Voldemort’un allah olduğuna inanıyordum. Allah’ı hep seven, iyi, en akıllı sıfatlarından dolayı insansı ve yüce sıfatından dolayı da uzun ve büyük hayal etmiştim. Voldemort’da büyük yüce bir büyücüydü insana benziyordu ama tam insan değildi bu yüzden allah olsa voldemort olurdu diye düşünüyordum.

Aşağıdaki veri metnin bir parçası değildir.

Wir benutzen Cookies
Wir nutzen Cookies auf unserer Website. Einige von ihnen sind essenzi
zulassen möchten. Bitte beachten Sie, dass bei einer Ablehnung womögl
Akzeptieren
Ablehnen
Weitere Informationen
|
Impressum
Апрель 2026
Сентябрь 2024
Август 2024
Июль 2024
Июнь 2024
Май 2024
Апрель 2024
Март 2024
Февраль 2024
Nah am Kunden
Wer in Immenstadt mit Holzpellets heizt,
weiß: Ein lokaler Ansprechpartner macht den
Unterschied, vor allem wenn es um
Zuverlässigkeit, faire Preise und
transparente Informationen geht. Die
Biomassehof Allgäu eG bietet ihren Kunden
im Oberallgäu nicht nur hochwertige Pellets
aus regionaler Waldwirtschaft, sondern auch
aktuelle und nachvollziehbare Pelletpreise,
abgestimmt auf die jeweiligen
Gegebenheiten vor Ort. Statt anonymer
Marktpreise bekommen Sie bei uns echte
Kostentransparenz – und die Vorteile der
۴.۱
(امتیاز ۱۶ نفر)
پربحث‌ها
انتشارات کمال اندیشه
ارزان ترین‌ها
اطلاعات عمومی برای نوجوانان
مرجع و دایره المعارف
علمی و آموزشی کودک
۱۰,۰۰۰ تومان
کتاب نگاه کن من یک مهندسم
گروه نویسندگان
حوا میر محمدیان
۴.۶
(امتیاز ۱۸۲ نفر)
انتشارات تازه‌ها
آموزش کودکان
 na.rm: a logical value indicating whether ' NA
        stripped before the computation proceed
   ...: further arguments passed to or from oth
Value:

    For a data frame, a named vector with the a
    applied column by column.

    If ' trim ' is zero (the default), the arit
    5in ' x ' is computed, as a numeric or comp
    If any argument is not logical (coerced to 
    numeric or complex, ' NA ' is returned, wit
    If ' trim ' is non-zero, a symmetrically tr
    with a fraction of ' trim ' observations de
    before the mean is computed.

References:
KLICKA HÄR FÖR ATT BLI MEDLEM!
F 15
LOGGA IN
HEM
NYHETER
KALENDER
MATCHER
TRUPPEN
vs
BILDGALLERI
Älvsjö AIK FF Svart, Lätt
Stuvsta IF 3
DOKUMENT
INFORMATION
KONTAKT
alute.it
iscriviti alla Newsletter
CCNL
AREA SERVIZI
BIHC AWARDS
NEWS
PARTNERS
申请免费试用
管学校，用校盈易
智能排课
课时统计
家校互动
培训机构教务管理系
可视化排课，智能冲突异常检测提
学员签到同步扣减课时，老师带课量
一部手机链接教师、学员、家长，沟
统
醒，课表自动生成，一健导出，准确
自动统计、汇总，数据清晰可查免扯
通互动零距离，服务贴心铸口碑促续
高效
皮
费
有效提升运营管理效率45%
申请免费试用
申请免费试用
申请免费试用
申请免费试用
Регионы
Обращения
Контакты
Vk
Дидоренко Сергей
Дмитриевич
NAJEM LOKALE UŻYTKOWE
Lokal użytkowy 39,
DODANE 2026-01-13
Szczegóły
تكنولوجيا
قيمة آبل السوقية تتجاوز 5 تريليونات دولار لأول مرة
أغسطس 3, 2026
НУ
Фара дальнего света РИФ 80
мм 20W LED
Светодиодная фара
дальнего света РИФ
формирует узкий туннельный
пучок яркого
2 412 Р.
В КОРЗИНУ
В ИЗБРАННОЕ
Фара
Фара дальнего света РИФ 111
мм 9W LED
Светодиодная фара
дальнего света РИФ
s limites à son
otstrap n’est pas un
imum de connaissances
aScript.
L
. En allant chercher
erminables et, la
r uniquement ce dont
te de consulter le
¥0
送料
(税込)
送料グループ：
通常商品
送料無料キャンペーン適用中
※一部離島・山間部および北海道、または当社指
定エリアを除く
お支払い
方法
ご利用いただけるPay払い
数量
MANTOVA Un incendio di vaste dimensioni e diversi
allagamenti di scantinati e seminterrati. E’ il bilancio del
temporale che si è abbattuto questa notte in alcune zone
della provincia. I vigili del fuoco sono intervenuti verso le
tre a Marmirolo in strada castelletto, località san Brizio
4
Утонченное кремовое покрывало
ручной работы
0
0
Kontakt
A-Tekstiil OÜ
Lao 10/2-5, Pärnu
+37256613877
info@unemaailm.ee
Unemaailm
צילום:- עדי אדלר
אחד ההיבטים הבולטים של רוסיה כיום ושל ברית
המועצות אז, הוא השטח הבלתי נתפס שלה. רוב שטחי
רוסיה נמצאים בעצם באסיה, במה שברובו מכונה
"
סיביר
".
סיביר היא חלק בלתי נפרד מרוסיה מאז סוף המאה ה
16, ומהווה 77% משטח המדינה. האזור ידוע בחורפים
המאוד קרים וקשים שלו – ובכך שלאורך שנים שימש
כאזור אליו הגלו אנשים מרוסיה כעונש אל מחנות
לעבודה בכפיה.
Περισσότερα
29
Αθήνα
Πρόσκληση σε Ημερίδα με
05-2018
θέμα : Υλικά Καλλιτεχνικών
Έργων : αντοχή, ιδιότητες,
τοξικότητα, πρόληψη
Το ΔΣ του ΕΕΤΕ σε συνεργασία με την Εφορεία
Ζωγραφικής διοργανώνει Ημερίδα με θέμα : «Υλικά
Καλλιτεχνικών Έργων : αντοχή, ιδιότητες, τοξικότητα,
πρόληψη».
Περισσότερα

Eski bir orta asya efsanesi anlatırdı büyüklerimiz bizim çocukluğumuzda ve bu efsane bizim yörük toplumunda yaygındı. ismine congalaz (cangaloz) denilen yaşlı bir dev varmış bir dudağı gökte bir dudağı yerde gezermiş. Yaramazlık yapan çocukları heybesine atar mağarasına götürür yermiş. Öyle korkardım ki bu dev anası hikayesinden sırf bu nedenle yaramazlık yapamazdım.
Dünyayı pedofili,lgbti destekçisi,para üzerine kurulu şirketleri olan,savaş çıkartıp bitiren orospu çocuğu insanlar yönetiyor derlerdi bende saf saf inanmazdım.
Trafik canavarını super mario'da çıkan canavar gibi sanardım.
Yani tek bir canavar ve polisler de onu kovalıyor zannederdim.
Birde kışın bozacı geçince korkardım.
çocukken hortlak denilen canlının var olduğuna inanır ölüden korkardım ama insan büyüýünce anlıyor ki ölünün insana bir zararı dokunmaz olüden değil diriden korkacaksın.
serçeler adım atamaz hoplaya hoplaya gider ya. anneme sebebini sordum bir peygamber varmış o serçeleri cezalandırmak için ayaklarını bağlamış. ondan beri ayakları bağlıymış.
ben de evin avlusuna tuzak kurup bir serçe yakaladım. bir heyecanla elimi iki ayağının arasından geçirdim ve elime bir şey takılmadı. annemin yalanını çıkarmıştım böylece.
Ben çocukken külliyen salaktım . Hatta safliğımla hep dalga geçerlerdi.
Komşulardan birine inme inmiş. Anlatıyorlar yanımda. Yatalak olmuş işte konuşamıyormuş bile , diye. Bende sandım ki inme gökyüzünden üstümüze düşen bir şey. Üstümüze iniyor , sakat kalıyoruz. ( cocuk aklıyla sakat yani kusura bakmayın engelli)
Sonra bir kaç gün sokağa hiç çıkmamıştım korkudan. Sonra dediğim gibi salak bir çocuk olduğum için olayın etkisi geçince , unutup çıkmışımdır sokağa.
Tabağında ne kadar pirinç tanesi bırakırsan o kadar çok çocuğun olur sözü.
Annem sağlamasını yapmak için de çinlileri örnek gösterirdi. Vay be zeki kadınmış.
adı üstünde çoçuk inanılan her neyse ne kadar saçma olursa olsun en tatlı zamanların mantıklı inançlarıydı. sevindiren, eğlendiren.
doğal bir yaşamın saçmalıklarını şimdinin kurmaca hayatına değişmem.